DESCRIPTION OF THE TASK. Copy out the whole listing exactly as written, leaving the pictures behind.

DATASET SECTION.
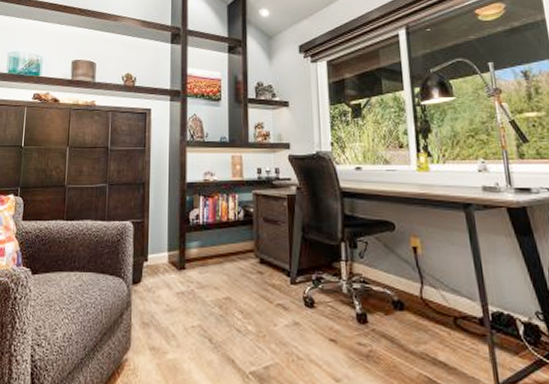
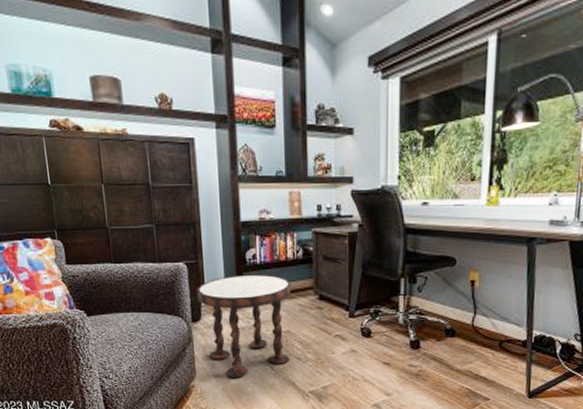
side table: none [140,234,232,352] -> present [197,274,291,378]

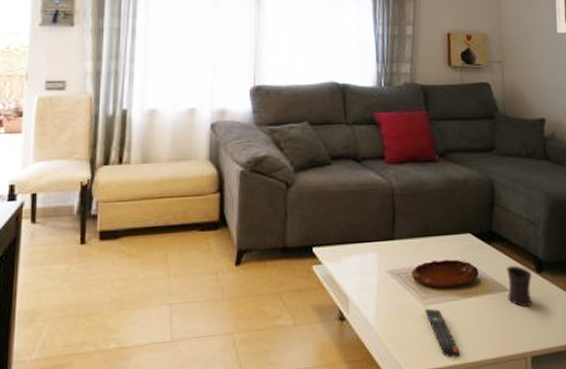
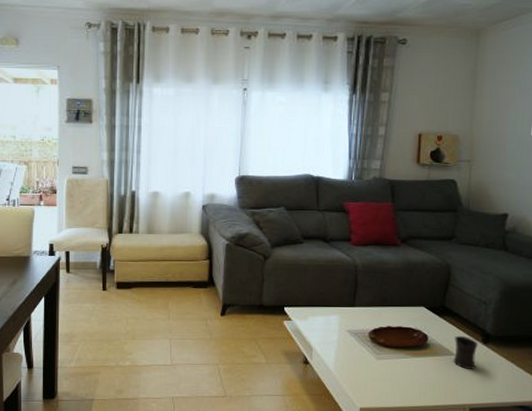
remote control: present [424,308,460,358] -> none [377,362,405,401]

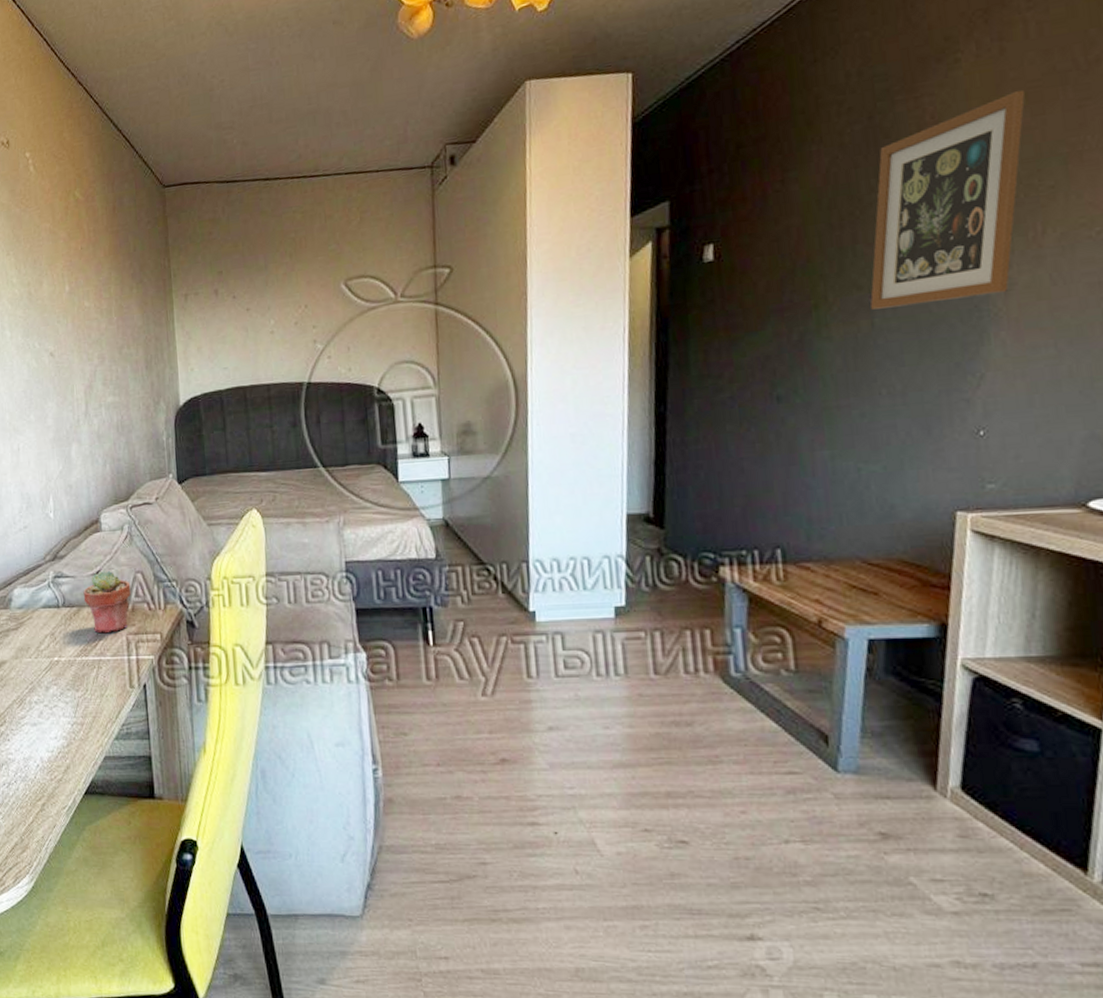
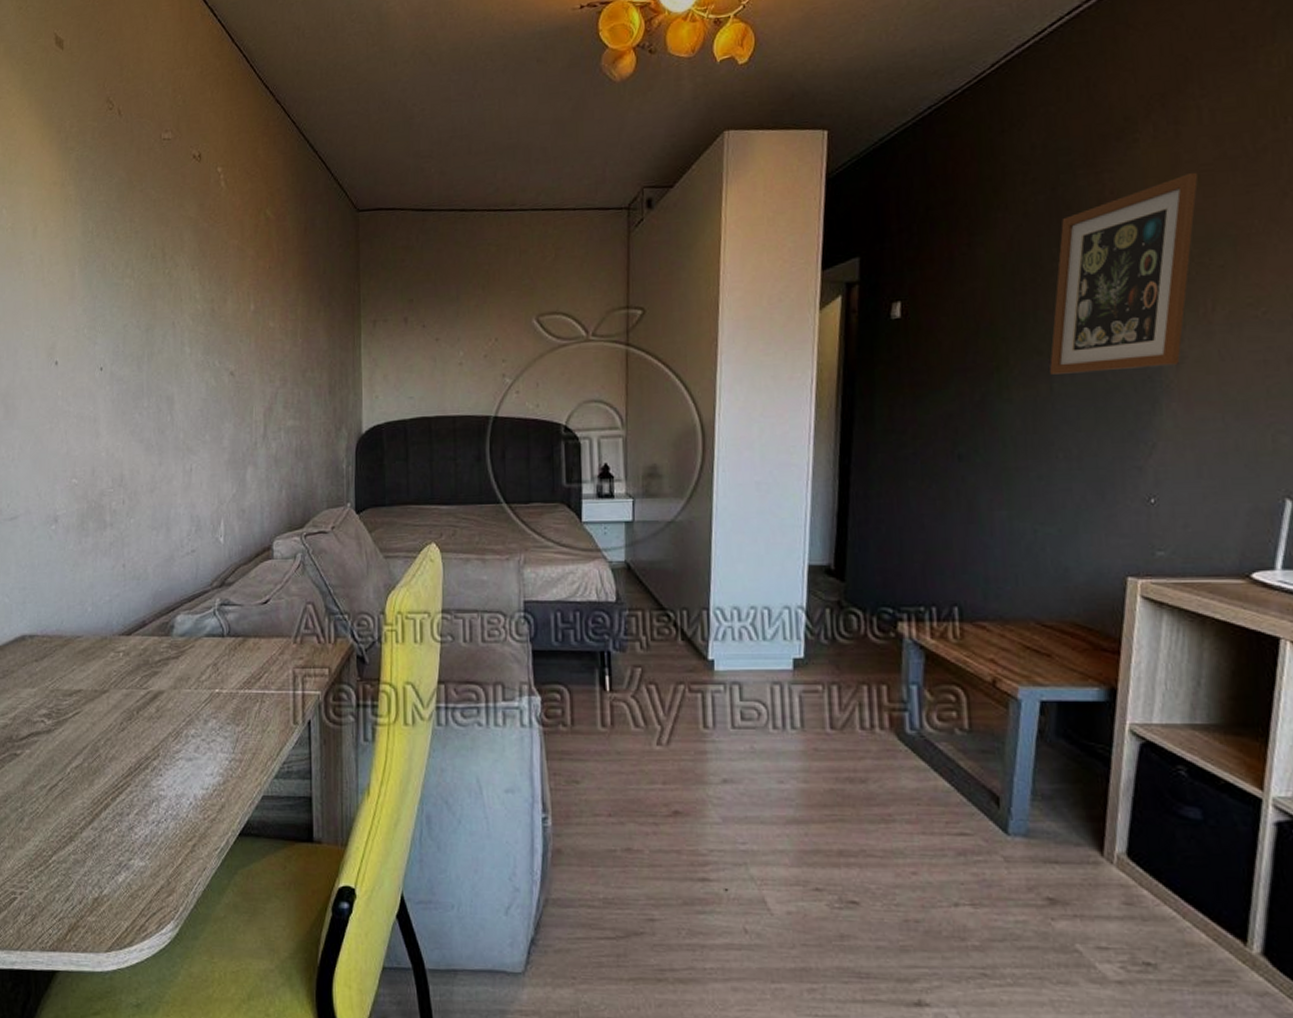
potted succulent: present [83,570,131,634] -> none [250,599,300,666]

WRITTEN SOLUTION.
side table: none [140,234,232,352] -> present [197,274,291,378]

remote control: present [424,308,460,358] -> none [377,362,405,401]

potted succulent: present [83,570,131,634] -> none [250,599,300,666]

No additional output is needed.